*Aim of the exercise:*
This task calls for copying every line of the records that includes the word "drinking".
START Recorded information
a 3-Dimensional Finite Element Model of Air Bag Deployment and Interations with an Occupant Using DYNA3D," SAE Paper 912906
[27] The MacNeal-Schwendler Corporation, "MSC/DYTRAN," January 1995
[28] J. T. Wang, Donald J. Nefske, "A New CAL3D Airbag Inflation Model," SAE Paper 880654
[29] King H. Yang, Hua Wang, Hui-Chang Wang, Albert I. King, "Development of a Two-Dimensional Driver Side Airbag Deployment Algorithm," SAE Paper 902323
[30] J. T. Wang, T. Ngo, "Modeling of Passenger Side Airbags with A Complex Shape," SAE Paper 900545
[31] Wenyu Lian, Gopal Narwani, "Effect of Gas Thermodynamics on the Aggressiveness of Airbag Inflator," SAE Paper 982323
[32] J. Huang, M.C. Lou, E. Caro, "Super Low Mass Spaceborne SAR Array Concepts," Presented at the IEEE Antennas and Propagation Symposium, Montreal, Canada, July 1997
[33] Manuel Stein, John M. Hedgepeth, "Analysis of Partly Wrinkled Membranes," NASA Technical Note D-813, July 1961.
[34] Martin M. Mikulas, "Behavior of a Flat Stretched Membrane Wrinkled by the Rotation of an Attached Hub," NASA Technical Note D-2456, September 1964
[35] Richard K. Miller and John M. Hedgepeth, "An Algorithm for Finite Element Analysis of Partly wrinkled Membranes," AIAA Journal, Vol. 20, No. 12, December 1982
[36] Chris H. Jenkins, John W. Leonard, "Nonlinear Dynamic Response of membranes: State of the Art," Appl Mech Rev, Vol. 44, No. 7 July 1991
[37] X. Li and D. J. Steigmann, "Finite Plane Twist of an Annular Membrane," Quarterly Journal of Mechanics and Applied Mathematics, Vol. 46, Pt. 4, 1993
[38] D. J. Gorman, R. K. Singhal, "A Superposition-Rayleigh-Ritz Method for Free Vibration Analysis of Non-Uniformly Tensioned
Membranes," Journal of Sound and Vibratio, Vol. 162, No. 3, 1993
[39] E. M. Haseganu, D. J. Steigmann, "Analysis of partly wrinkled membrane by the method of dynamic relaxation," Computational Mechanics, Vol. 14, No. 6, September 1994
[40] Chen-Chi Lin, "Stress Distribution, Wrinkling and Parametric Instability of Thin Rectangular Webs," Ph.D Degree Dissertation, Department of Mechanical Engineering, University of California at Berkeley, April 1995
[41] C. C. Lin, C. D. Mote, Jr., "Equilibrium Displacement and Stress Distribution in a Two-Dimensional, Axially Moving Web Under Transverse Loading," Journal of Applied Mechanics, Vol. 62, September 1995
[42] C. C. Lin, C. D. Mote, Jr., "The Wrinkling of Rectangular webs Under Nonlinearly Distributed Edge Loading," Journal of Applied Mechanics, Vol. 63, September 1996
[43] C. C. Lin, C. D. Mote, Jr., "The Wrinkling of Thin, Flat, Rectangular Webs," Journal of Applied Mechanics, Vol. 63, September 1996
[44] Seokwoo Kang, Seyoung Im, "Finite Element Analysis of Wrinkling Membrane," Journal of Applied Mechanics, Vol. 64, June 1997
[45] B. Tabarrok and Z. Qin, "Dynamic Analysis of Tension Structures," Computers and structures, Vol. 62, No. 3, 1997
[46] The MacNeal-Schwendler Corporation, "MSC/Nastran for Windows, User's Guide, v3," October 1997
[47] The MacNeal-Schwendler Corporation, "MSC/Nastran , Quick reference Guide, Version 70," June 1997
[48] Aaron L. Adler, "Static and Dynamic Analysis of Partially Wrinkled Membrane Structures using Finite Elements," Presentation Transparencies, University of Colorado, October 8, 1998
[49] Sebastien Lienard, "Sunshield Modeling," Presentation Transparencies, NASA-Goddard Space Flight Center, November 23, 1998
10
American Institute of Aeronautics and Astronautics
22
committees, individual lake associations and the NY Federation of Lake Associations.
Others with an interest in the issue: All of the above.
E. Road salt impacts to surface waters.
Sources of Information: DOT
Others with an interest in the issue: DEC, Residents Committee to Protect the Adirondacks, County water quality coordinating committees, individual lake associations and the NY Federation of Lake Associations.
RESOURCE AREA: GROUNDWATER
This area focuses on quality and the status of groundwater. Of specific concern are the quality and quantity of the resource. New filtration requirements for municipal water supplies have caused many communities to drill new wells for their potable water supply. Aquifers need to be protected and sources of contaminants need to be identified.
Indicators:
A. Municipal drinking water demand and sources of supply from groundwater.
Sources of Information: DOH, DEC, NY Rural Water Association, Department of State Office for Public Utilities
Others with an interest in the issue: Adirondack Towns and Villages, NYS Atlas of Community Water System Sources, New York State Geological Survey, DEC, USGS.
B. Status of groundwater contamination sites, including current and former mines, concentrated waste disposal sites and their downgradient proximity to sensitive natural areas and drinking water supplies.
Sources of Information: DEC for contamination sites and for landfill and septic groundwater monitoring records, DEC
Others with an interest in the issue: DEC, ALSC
END Recorded information
START Recorded information
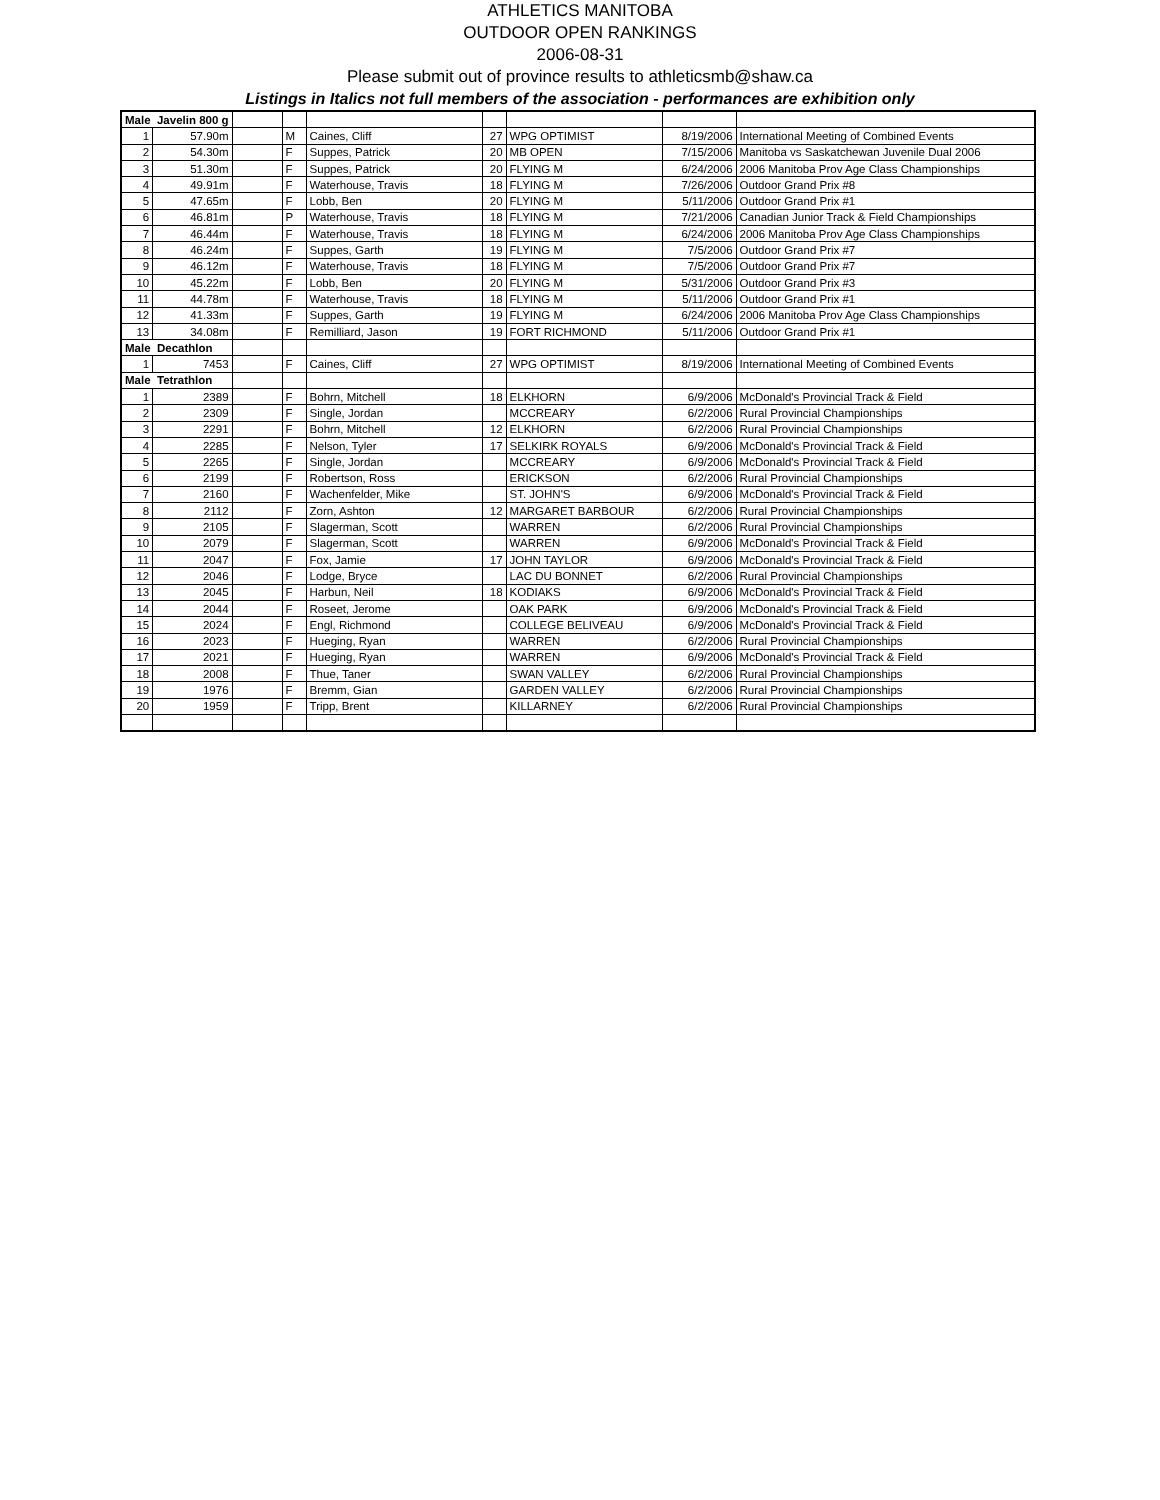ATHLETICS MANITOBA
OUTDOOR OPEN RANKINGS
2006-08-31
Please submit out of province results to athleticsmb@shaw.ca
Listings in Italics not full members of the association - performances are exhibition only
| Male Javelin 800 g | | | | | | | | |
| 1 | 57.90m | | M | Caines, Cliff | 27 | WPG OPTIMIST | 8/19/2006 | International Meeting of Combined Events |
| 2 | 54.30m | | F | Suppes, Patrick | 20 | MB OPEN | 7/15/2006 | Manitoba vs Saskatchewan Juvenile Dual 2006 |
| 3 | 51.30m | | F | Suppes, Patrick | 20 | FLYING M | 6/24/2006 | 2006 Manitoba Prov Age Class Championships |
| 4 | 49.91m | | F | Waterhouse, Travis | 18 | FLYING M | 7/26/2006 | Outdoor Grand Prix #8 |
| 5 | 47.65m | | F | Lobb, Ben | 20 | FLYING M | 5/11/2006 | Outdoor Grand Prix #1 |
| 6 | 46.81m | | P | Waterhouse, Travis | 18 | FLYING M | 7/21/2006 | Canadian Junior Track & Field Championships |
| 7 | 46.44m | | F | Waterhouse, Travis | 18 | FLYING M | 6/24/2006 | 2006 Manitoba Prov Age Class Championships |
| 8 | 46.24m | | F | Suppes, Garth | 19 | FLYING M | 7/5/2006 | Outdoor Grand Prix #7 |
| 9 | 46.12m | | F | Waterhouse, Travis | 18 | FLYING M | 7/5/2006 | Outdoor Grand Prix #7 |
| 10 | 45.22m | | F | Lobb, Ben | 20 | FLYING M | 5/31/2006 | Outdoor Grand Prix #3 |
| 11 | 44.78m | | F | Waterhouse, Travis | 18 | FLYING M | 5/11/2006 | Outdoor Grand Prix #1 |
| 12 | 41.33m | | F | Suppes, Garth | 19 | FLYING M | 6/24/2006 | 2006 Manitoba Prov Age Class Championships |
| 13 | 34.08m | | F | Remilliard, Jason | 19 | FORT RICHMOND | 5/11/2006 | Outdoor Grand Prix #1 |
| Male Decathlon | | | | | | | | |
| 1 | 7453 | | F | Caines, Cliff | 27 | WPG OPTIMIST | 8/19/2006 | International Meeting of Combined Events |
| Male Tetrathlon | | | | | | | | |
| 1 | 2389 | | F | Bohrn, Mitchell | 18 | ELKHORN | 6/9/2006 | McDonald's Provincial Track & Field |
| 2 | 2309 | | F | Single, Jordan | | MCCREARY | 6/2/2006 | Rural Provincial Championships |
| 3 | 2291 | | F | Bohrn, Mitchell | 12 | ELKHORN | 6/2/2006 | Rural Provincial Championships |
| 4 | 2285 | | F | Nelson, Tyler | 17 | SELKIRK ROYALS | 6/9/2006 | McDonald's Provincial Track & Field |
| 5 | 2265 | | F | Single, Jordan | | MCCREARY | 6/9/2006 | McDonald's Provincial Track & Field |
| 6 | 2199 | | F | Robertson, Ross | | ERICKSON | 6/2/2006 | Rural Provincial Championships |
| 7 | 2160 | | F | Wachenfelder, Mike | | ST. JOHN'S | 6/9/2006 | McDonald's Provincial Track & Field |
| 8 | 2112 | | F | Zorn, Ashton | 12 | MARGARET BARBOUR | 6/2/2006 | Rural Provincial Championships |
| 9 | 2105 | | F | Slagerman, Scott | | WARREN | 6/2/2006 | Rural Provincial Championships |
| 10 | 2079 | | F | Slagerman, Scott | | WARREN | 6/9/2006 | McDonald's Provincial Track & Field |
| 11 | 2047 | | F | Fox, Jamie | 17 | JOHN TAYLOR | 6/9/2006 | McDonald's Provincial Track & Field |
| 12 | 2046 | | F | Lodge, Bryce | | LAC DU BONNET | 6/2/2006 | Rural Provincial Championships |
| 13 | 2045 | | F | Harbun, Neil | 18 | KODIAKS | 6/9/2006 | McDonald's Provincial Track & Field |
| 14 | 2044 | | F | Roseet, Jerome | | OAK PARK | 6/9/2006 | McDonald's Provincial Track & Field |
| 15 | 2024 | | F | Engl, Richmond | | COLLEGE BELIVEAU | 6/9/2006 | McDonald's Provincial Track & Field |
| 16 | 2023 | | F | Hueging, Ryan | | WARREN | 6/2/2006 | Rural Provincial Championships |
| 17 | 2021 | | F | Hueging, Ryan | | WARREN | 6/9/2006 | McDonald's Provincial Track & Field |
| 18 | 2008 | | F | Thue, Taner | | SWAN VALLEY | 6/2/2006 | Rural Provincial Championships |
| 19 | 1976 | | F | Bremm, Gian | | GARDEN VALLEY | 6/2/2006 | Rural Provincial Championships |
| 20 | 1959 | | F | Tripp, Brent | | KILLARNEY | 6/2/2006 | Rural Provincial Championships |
END Recorded information
*Response to this exercise:*
A. Municipal drinking water demand and sources of supply from groundwater.
B. Status of groundwater contamination sites, including current and former mines, concentrated waste disposal sites and their downgradient proximity to sensitive natural areas and drinking water supplies.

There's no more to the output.